From Bugzilla Helper: User-Agent: Mozilla/5.0 (X11; U; Linux i686) Gecko/20030722 Galeon/1.3.7 Description of problem: Upon performing the final linking, ncurses fails with the following message: ../lib/libncursesw.so: undefined reference to `__builtin_va_start' collect2: ld returned 1 exit status I have the following packages installed: gcc-3.3-14 sharutils-4.2.1-14 glibc-2.3.2-27.9 Version-Release number of selected component (if applicable): ncurses-5.3-7 How reproducible: Always Steps to Reproduce: 1. see description Actual Results: see description Expected Results: I would expect a binary RPM to be produced. Additional info:
Looks like you have a standard Red Hat Linux 9 updated with errata WITH THE EXCEPTION of the compiler (current is 3.2.2-5). Was able to rebuild the package using the supported packages.
Should there not be a BuildRequires in there somewhere specifying which package is not the latest and greatest? I mean, theoretically - if my system passes all BuildRequires it's supposed to build.
Your compiler is more recent than the current supported version. As for why it didn't compile: this could be a bug in the later version of gcc, or it could be that gcc has gotten "stricter" or more "correct" about linking requirements. When we support a newer version of gcc, we will ensure that all of our packages can be built with it.
> I mean, theoretically - if my system passes all BuildRequires it's supposed to build. No-- there far more variables that affect whether or not something will build; while we try our best to make packages as flexible as possible and build on as many arches and even distros as possible, there's no way we can QA any package outside of the "supported environment"-- as the amount of possibilities (flawed packages from outside sources, etc) to test against would be infinite.

* Information supplied:
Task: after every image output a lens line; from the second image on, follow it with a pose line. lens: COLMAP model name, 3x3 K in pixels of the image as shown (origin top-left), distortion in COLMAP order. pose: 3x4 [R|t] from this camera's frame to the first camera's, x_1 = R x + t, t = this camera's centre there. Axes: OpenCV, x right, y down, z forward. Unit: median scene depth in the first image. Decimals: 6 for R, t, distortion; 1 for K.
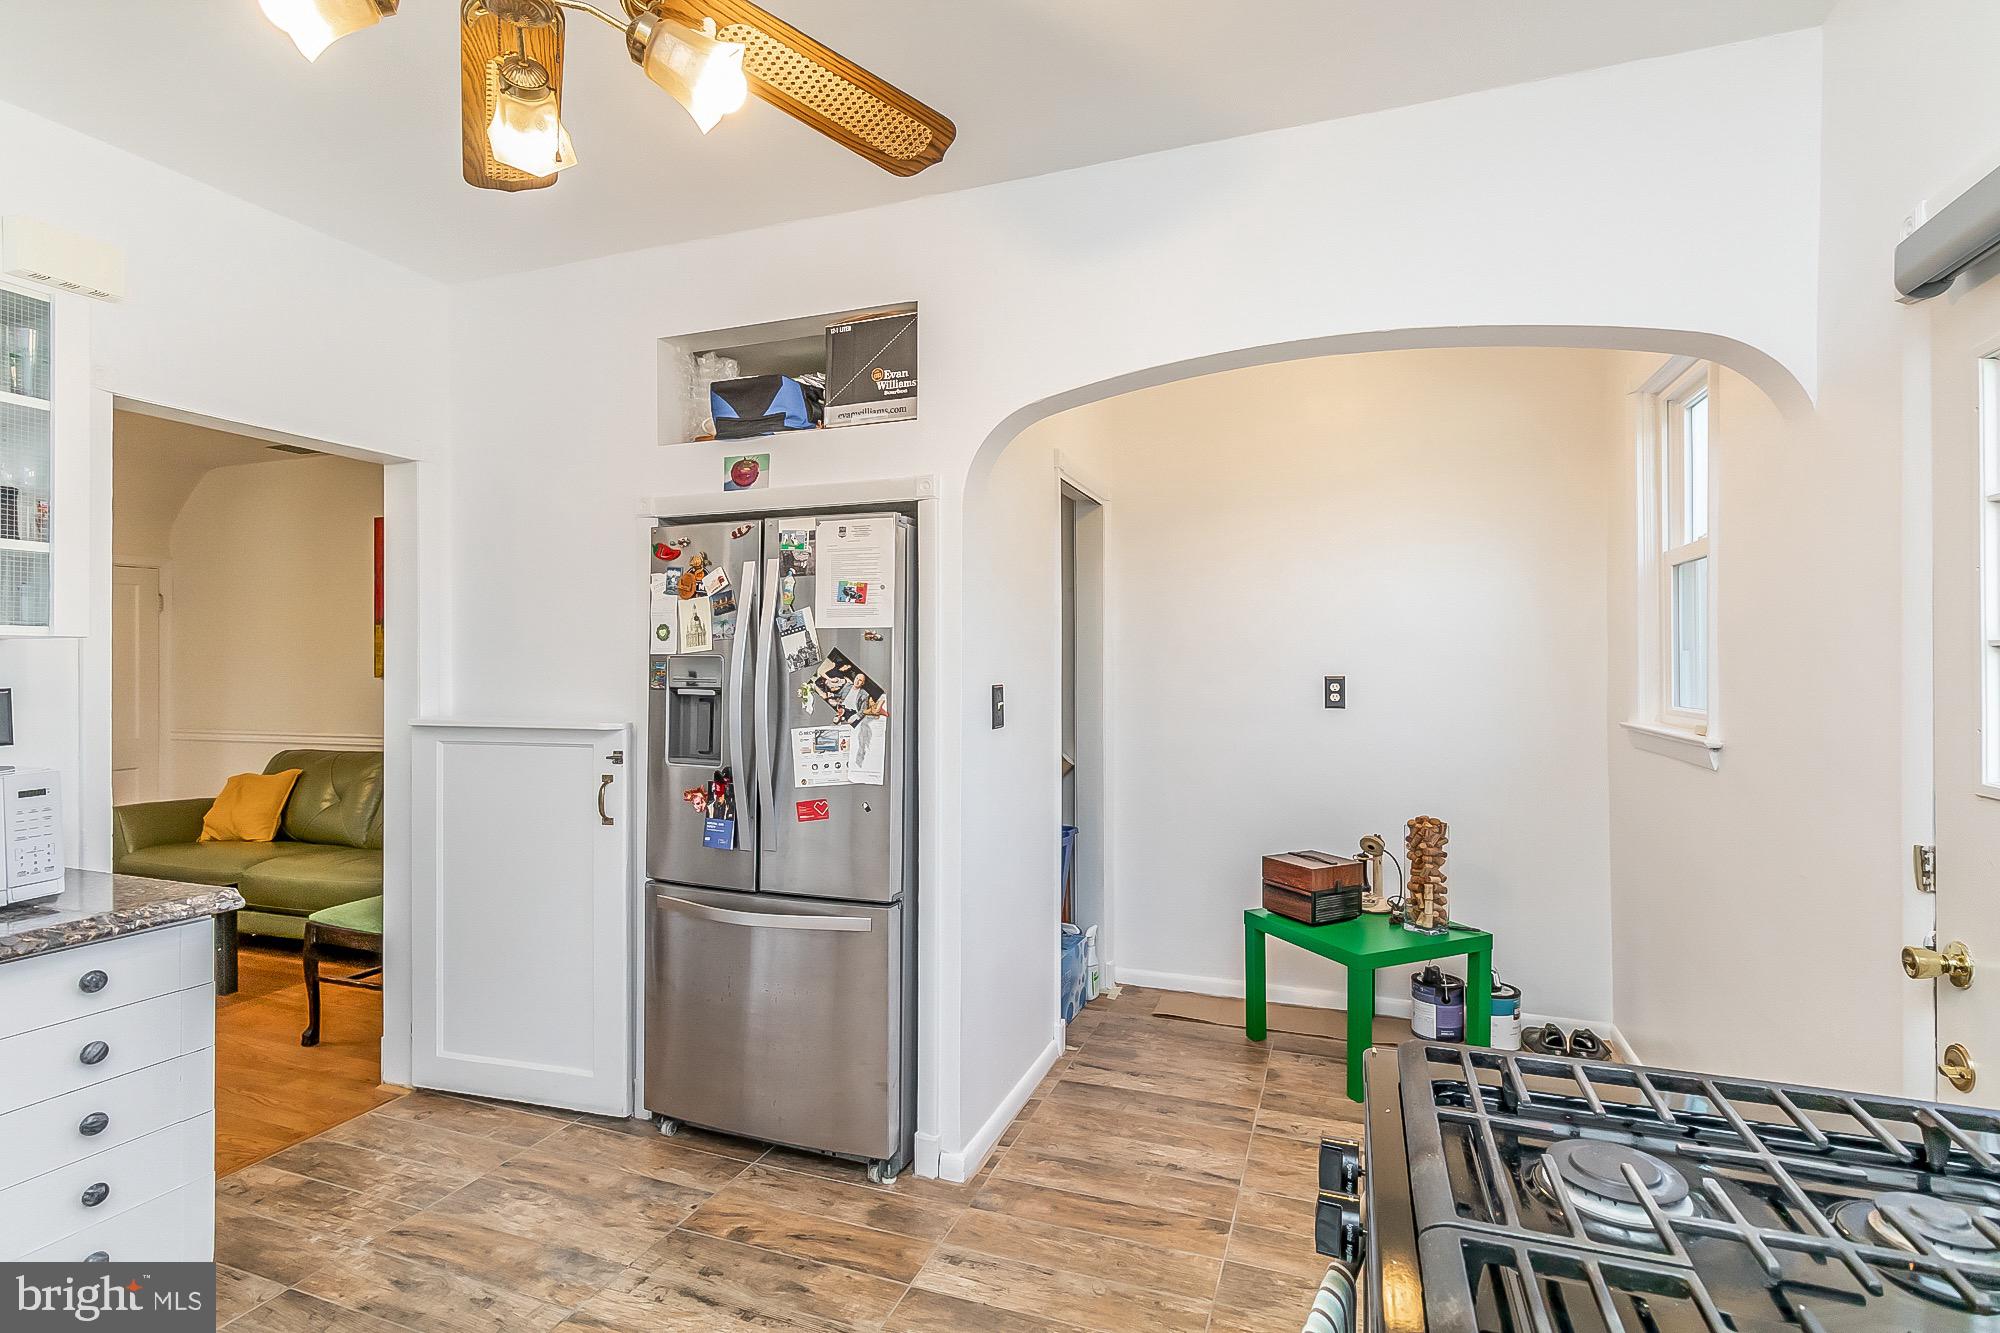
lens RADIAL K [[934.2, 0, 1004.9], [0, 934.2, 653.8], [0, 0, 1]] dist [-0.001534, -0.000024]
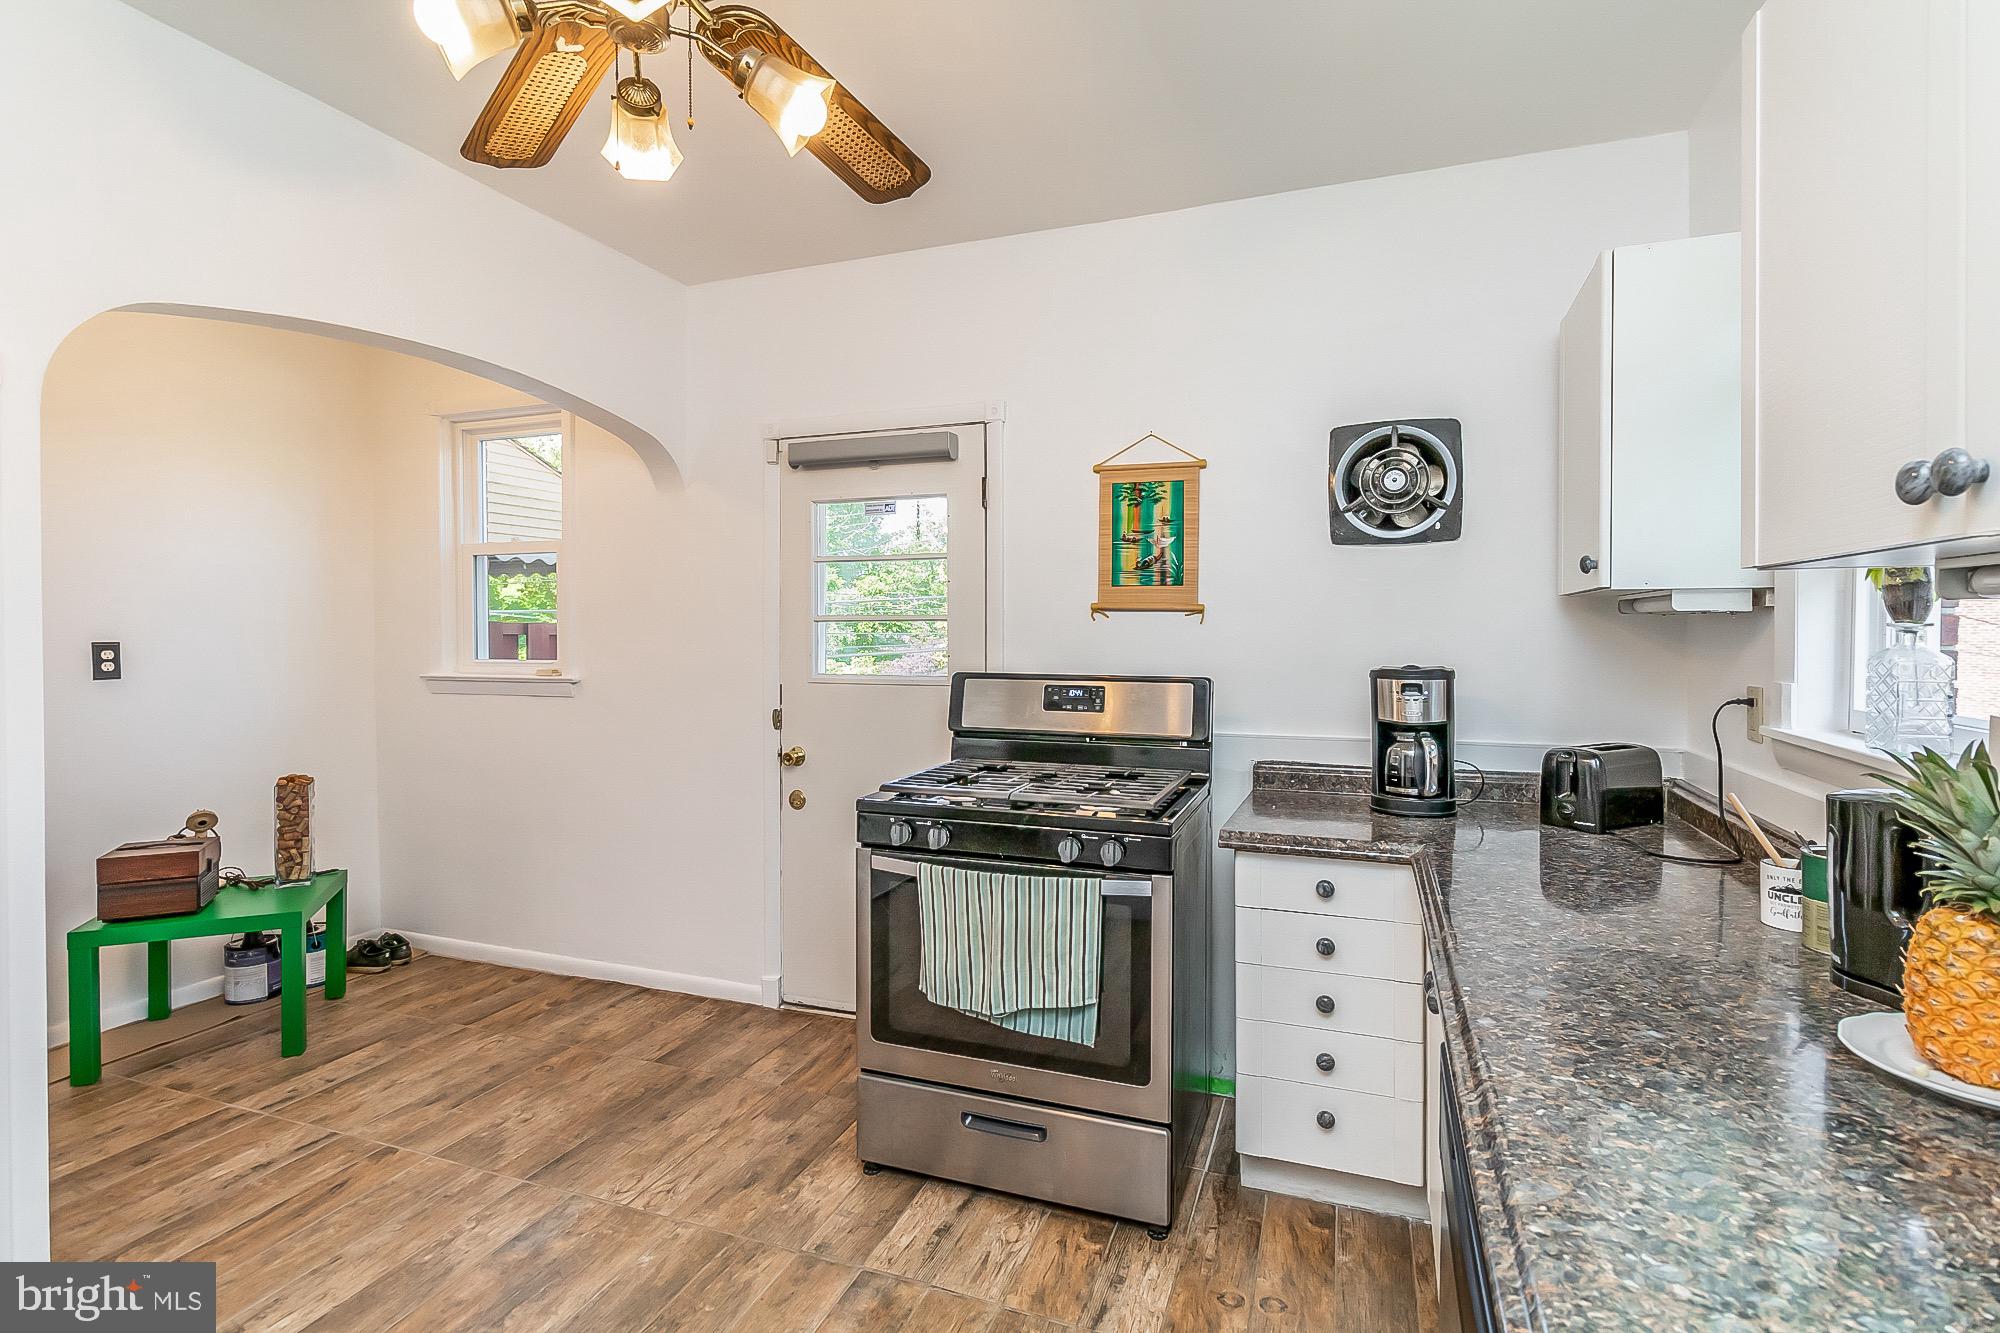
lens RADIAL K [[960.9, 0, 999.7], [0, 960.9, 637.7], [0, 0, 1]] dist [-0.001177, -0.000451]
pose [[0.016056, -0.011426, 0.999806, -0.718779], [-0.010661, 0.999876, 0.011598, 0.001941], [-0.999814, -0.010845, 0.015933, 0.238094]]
...
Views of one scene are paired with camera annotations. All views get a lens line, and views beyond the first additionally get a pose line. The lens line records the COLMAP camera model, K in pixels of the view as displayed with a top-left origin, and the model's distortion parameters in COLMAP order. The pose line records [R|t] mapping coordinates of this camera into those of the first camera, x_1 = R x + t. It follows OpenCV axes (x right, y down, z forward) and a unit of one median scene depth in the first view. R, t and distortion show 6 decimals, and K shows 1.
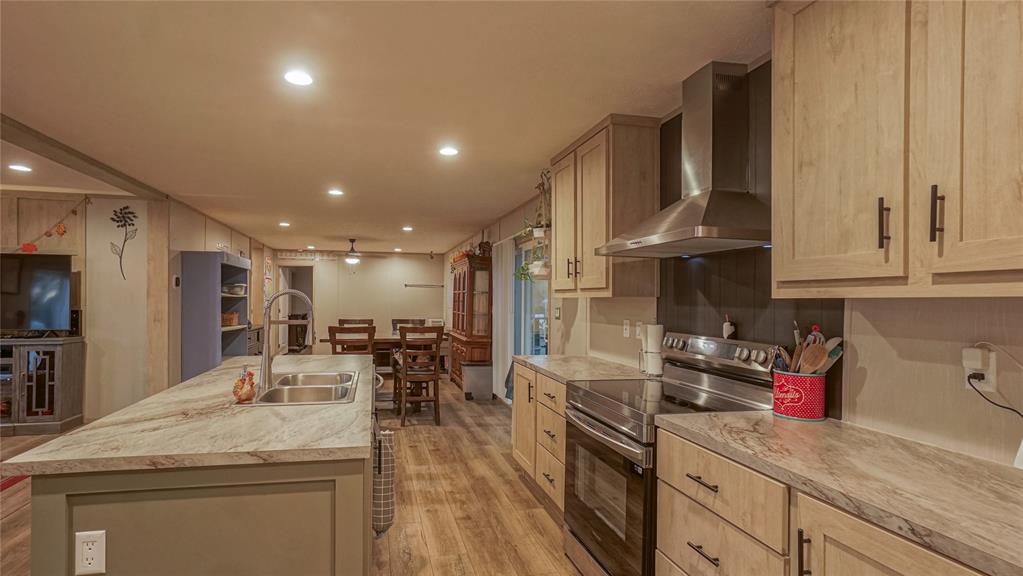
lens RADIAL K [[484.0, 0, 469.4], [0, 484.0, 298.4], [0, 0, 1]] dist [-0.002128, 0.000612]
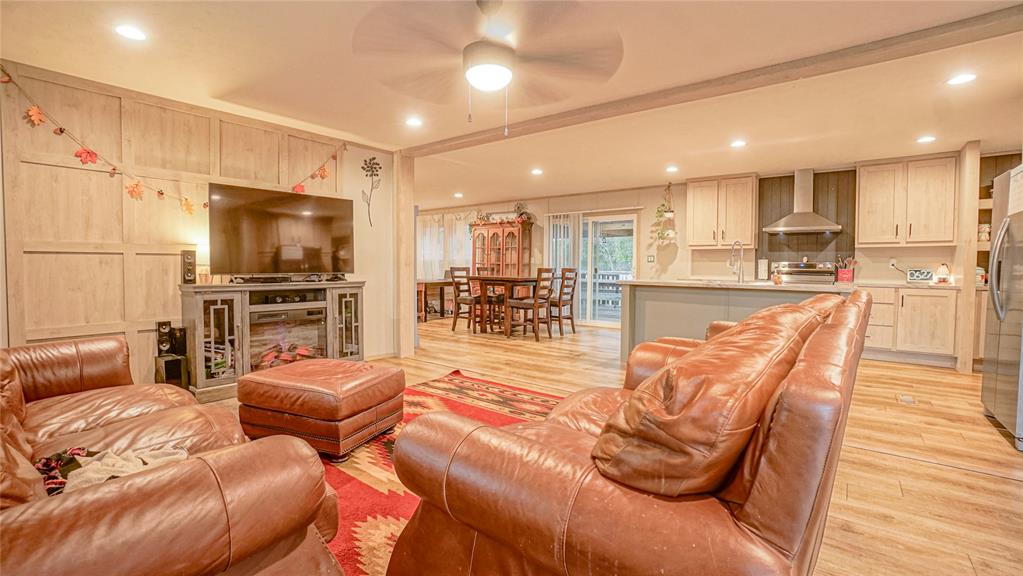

* The task:
Condense the paragraph of the bug report above that begins "Your compiler is more recent", keeping its main facts.

* Exercise output:
The compiler is newer than the currently supported version. The build failure may come from a bug in the later gcc or from gcc becoming stricter or more correct about linking requirements. Once a newer gcc is supported, all packages will be made to build with it.